Allosterism is an effective mechanism by which the enzymatic activities can be controlled to ensure that biological processes remain coordinated all times to meet the immediate metabolic requirement of a cell.

Q.29. What is an allosteric enzyme? Define.

Ans: It is a regulatory enzyme with catalytic activity modulated by non-covalent binding of a spe­cific metabolite at a site other than the active site. The term allosteric has been coined from Greek allows = other, and stereos = solid or shape. Therefore, allosteric enzymes are those enzymes that possess “other shapes” or conformation induced by the binding of modulators. The activity of regulatory enzymes is modulated by means of various signal molecules which are generally small metabolites or cofactors.

Q.30. How are allosteric enzymes regulated?

Allosteric enzymes are regulated by non-covalent binding of modulators. The modulator or modulators are metabolites which when bound to the allosteric site of an enzyme alter its kinetic characteristics.

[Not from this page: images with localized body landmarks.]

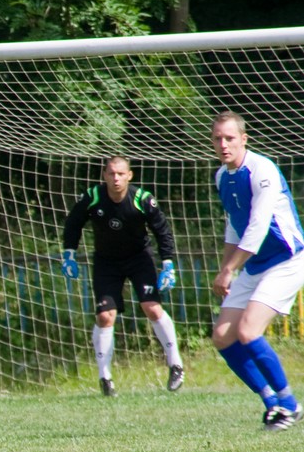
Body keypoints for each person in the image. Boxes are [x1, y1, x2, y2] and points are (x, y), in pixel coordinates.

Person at [210, 110, 303, 431]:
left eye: (230, 138)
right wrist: (227, 268)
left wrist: (229, 271)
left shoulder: (262, 170)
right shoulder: (222, 176)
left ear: (244, 139)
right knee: (222, 336)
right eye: (218, 138)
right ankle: (271, 403)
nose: (223, 145)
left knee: (248, 332)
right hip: (255, 264)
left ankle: (290, 405)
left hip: (288, 260)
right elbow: (235, 230)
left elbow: (259, 227)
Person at [62, 155, 184, 397]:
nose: (116, 178)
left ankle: (176, 364)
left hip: (140, 259)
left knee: (152, 308)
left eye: (120, 174)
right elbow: (73, 224)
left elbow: (162, 230)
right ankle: (105, 379)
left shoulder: (142, 199)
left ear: (130, 175)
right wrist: (69, 255)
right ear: (104, 176)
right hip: (106, 262)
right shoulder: (92, 197)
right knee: (106, 316)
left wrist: (168, 264)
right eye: (111, 173)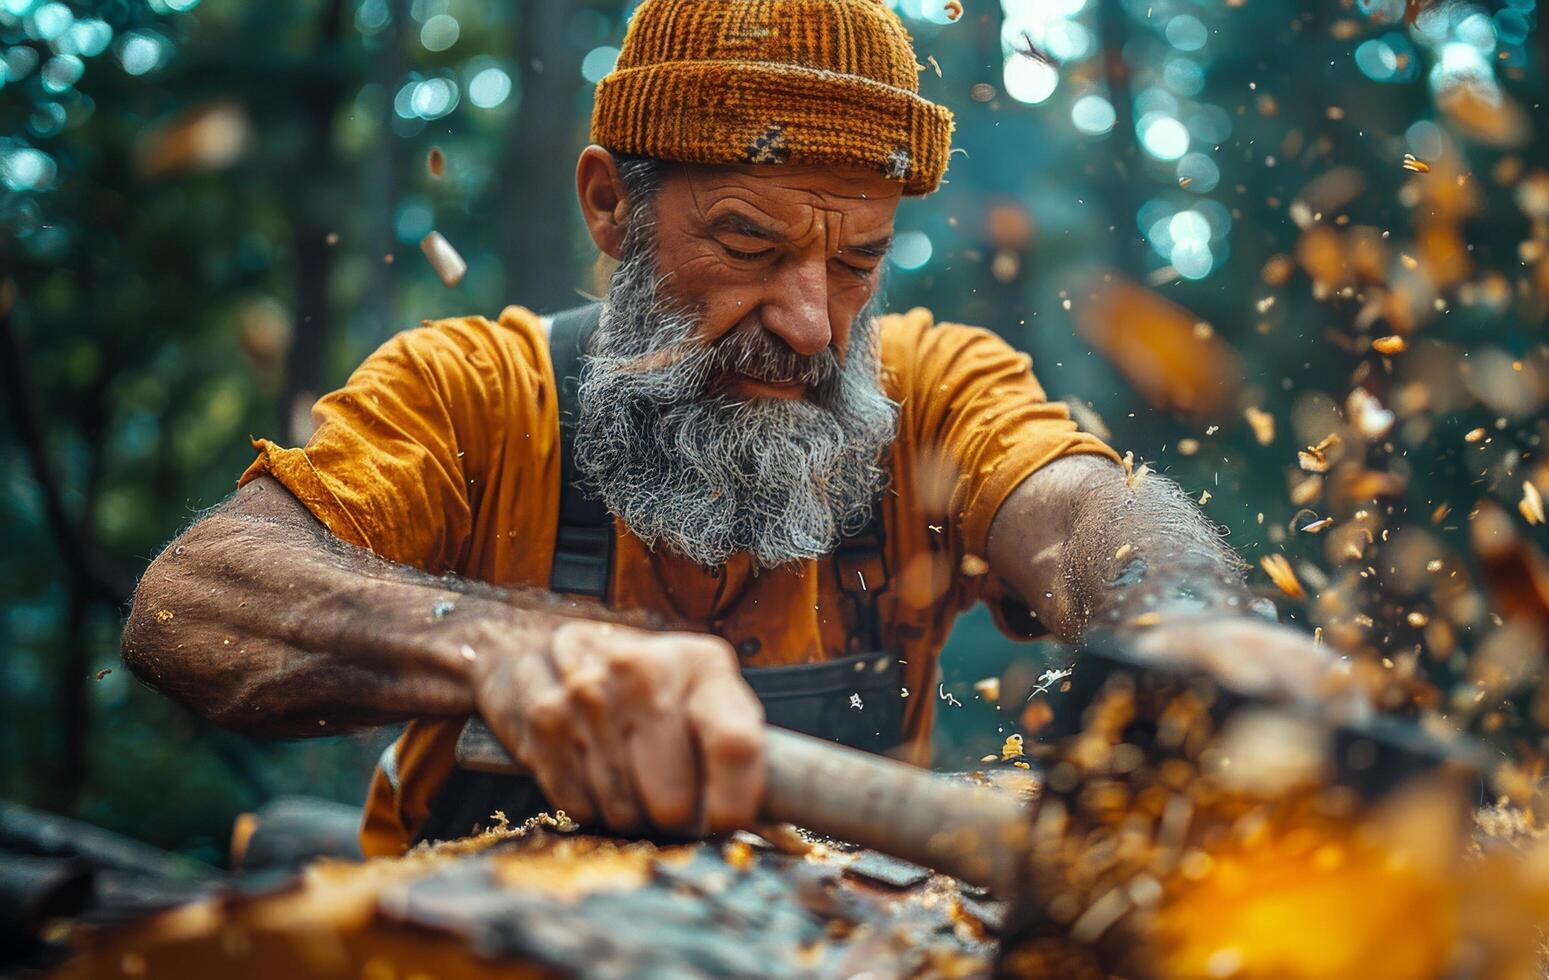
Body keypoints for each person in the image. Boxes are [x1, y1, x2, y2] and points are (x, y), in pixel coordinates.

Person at [121, 0, 1346, 857]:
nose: (814, 324)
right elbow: (195, 600)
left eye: (859, 260)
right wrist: (504, 650)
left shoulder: (926, 394)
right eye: (750, 244)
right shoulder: (477, 395)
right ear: (611, 205)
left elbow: (1083, 507)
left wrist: (1195, 621)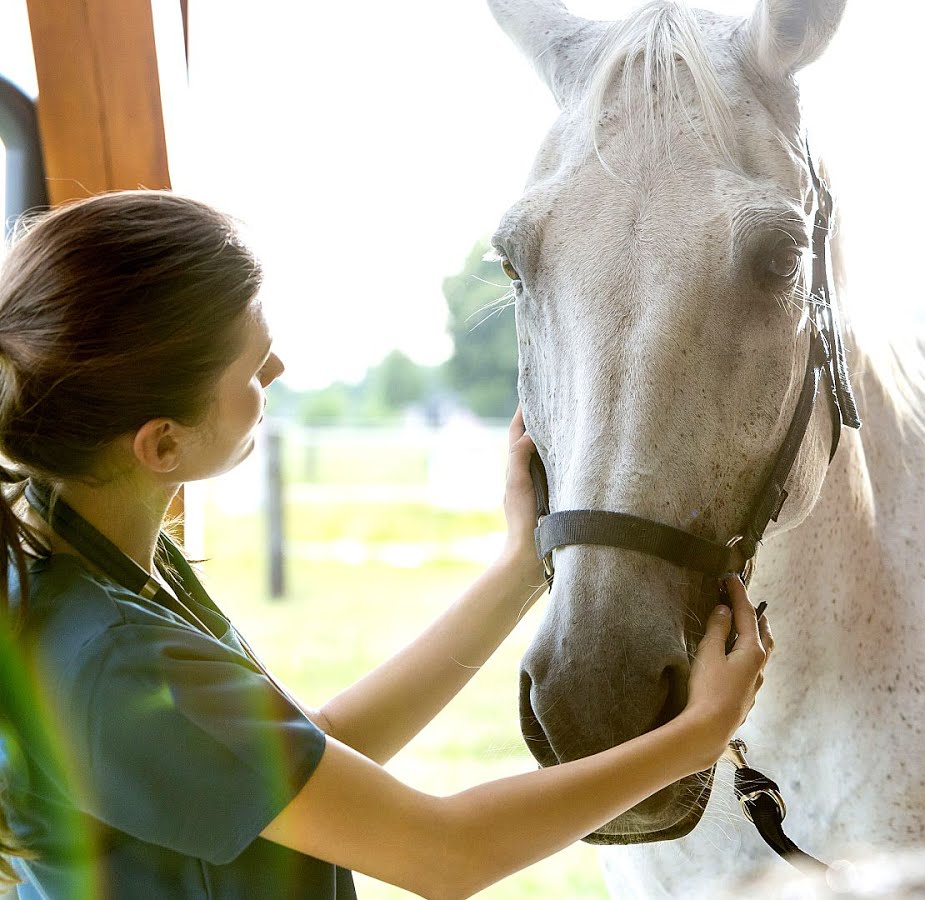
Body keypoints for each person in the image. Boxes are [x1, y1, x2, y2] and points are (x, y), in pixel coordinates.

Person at [0, 190, 773, 898]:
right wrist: (697, 735)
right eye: (252, 366)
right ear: (161, 445)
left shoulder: (102, 559)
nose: (278, 366)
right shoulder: (114, 661)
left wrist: (520, 566)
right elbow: (445, 853)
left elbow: (314, 753)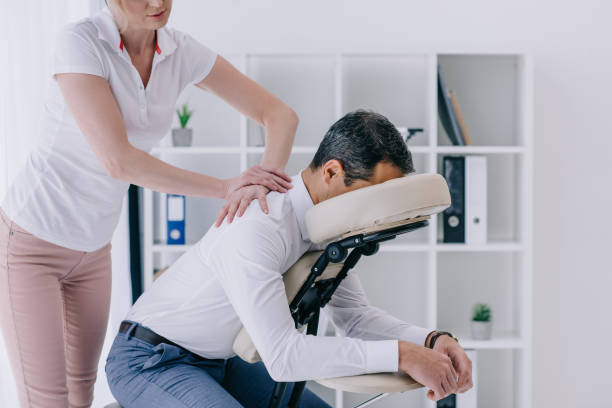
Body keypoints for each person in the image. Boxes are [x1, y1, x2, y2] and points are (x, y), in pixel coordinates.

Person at [0, 1, 298, 407]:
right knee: (48, 399)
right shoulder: (81, 43)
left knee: (81, 391)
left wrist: (260, 187)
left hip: (93, 249)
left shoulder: (180, 51)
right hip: (31, 242)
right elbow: (117, 160)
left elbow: (280, 115)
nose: (158, 3)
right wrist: (226, 187)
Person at [105, 110, 474, 408]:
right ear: (332, 172)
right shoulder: (258, 226)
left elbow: (355, 318)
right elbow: (283, 357)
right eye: (370, 196)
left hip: (219, 361)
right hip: (152, 360)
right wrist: (402, 355)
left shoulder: (328, 229)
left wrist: (431, 340)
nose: (373, 212)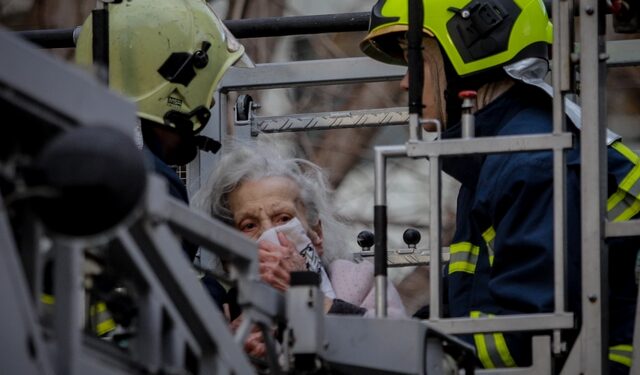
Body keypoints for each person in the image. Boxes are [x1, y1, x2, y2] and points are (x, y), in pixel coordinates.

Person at [360, 0, 638, 373]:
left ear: (469, 51)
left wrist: (418, 356)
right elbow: (461, 308)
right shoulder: (500, 156)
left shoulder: (532, 160)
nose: (405, 82)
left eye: (417, 61)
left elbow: (526, 333)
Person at [74, 0, 250, 308]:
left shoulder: (77, 155)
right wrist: (227, 290)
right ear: (176, 83)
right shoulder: (151, 182)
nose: (209, 104)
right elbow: (171, 310)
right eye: (206, 85)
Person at [193, 142, 406, 356]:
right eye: (249, 225)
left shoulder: (361, 281)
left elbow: (399, 350)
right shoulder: (219, 309)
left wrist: (306, 295)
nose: (270, 234)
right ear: (228, 257)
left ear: (317, 234)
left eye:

Q.31. Give the principles of allosteric regulation.

Ans: Allosteric enzymes do not follow Michaelis – Menten kinetics. The allosteric enzymes do not obey Michaelis – Menten display sigmoidal plots of the reaction velocity substrate concentration [S] rather than the hyperbolic plots predicted by the Michaels equation. Here, an important similarity lies that oxygen binding curve myoglobin is whereas that of haemoglobin is sigmoidal. Thus this example is analogous to enzymes two models have been proposed regarding the allosteric interactions.

These are:

1. The concerted model for allosteric interactions.

2. Sequential model for allosteric interactions.

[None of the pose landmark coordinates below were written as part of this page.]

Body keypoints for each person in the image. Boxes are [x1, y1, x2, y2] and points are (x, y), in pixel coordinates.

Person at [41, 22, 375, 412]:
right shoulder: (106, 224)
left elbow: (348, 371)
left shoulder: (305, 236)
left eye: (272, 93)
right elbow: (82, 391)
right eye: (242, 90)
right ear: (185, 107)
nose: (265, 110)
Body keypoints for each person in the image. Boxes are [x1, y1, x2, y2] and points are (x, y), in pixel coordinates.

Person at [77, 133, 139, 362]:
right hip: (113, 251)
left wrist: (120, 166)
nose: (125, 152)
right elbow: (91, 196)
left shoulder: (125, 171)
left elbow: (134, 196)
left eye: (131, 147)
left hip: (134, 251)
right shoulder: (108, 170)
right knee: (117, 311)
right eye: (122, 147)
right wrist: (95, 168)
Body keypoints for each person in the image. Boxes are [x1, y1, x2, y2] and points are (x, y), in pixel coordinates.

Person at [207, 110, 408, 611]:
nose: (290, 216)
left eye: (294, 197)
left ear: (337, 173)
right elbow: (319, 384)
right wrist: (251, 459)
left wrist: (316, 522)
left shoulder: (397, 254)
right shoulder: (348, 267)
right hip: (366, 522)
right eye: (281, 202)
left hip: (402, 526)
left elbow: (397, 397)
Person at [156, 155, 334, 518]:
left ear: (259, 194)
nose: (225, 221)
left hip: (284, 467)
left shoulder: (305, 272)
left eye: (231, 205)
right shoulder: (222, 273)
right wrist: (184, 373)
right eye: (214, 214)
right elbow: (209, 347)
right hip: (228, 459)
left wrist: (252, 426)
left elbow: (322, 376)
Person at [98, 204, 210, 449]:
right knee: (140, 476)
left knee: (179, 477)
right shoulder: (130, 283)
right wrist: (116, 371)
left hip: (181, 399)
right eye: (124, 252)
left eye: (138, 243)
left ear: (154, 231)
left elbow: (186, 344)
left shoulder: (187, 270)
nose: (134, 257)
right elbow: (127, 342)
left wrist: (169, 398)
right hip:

Q.32. Which are the two models that explain the kinetic behaviour of allosteric enzymes? Explain.

Ans: These are as follows:

1. Concerted model or symmetry model:

This model was proposed by Jacques Monod, Jeffries Wyman and Jean – Pierre Changeux in 1965. According to this model allosteric enzymes can exist in two conformations, active and inactive. All subunits are in active form or all are in interactive form.

The assumption of this model is based on the thinking that both subunits must be in the same conformational state so that symmetry of the dimer is conserved. Every substrate molecule which binds increases the probability of a transition from the inactive to the active form.

2. Sequential model:

It was proposed by Koshland in 1966. There are two conformations but subunits can undergo the conformational change individually. According to this model there are more potential intermediate states in comparison to the symmetry model. However, a conformational change in one subunit makes a similar change in an adjacent subunit, enabling the binding of a second molecule more likely.